Space based ADS-B via a Low Earth Orbit CubeSat constellation

Automatic Dependent Surveillance-Broadcast (ADS-B) is currently being adopted by aviation authorities around the world as the standard method for tracking aircraft during flight. ADS-B coverage is available on most of the landmass in Europe, North America, Australia and South East Asia. However, gaps in coverage exist over regions where installing ADS-B receiver stations is not economically viable or feasible, such as over oceans and poles. To close these gaps, ADS-B signals can be received and retransmitted from satellites in Low Earth Orbit (LEO). There is an increased commercial interest in implementing ADS-B re-transmitting satellite constellations. The Iridium NEXT and second Globalstar constellations of LEO satellites that are currently under development will provide a space based ADS-B service. Using a constellation of CubeSats provides a more economical solution, with lower production, launch and satellite replacement costs. The key challenge in the design of such system entails balancing coverage area and revisit times against cost and CubeSat technological limitations.

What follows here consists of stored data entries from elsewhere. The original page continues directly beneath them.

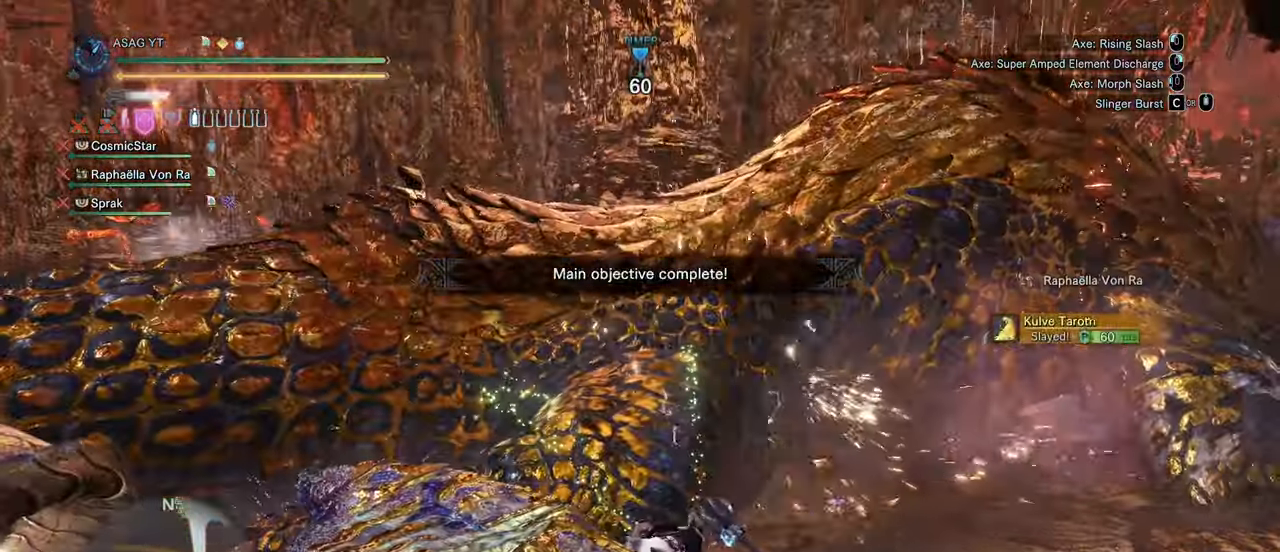
Gameplay with keyboard and mouse; each line is a JSON object with the keys and mouse buttons held at the frame after it. "events" lists presses ("down") and releases ("up") of "1", "2", "3", "4", "5", "a", "alt", "c", "caps_lock", "ctrl", "d", "e", "f", "g", "q", "r", "s", "shift", "space", "t", "tab", "v", "w", "x", "z", "mouse_left", "mouse_wheel" and "mouse_right" between this image and that frame as [ms after this image, input, new state], when the widget could be followed in between. "mouse_left", "mouse_wheel", "mouse_right" = the "left", "wheel", "right" buttons of the "mouse" list. No other keys are recorded. "wheel" means that the mouse wheel is clicked or scrolled. Not read: mouse_move.
{"keys": ["d", "space"], "mouse": [], "events": [[283, "d", "down"], [450, "space", "down"]]}
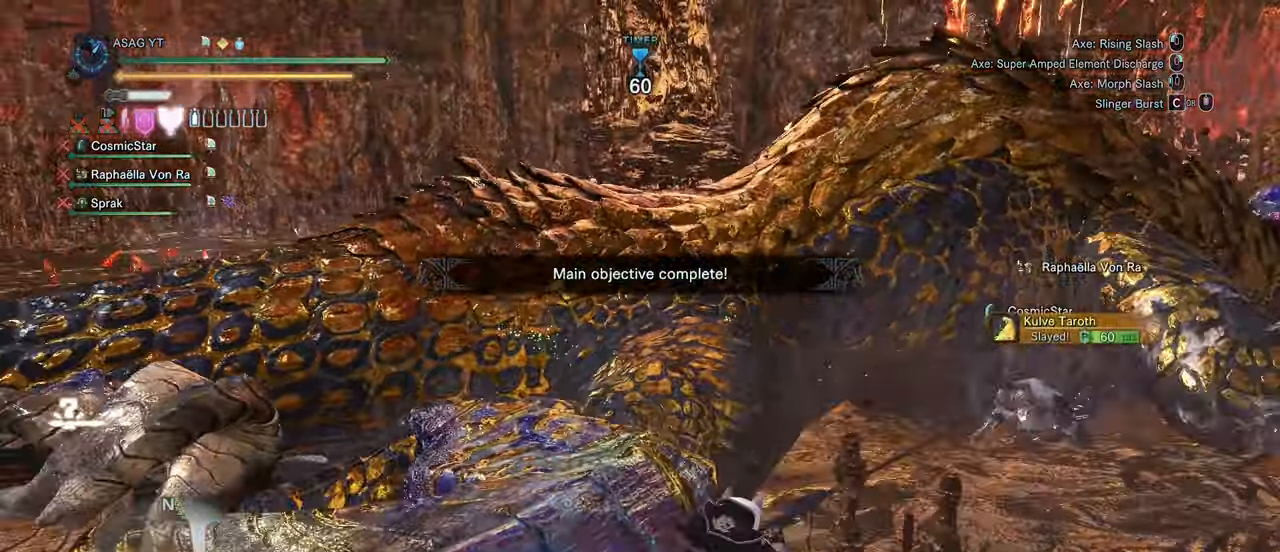
{"keys": ["d", "w"], "mouse": [], "events": [[67, "space", "up"], [450, "w", "down"]]}
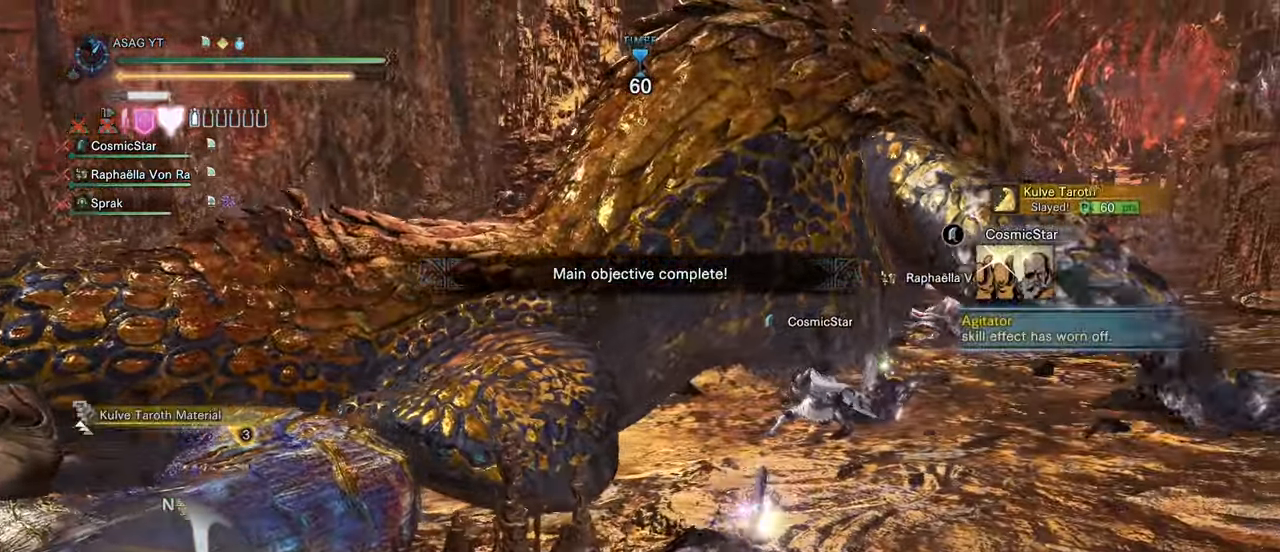
{"keys": ["d", "shift", "w"], "mouse": []}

In this paper we provide analysis of these trade-offs and provide an insight into requirements of such a system. We have modelled popular flights over the North Pole and Pacific and Atlantic Oceans (where ADS-B coverage is not available) in Systems Tool Kit (STK) with standard commercial ADS-B transmitters. These flight paths were analysed to determine the coverage requirements of a space based ADS-B system. Aviation safety requirements from various global authorities were researched to determine the system update rates necessary to provide a safety critical service. These requirements lay the groundwork for the systems development necessary to launch and operate an ADS-B constellation.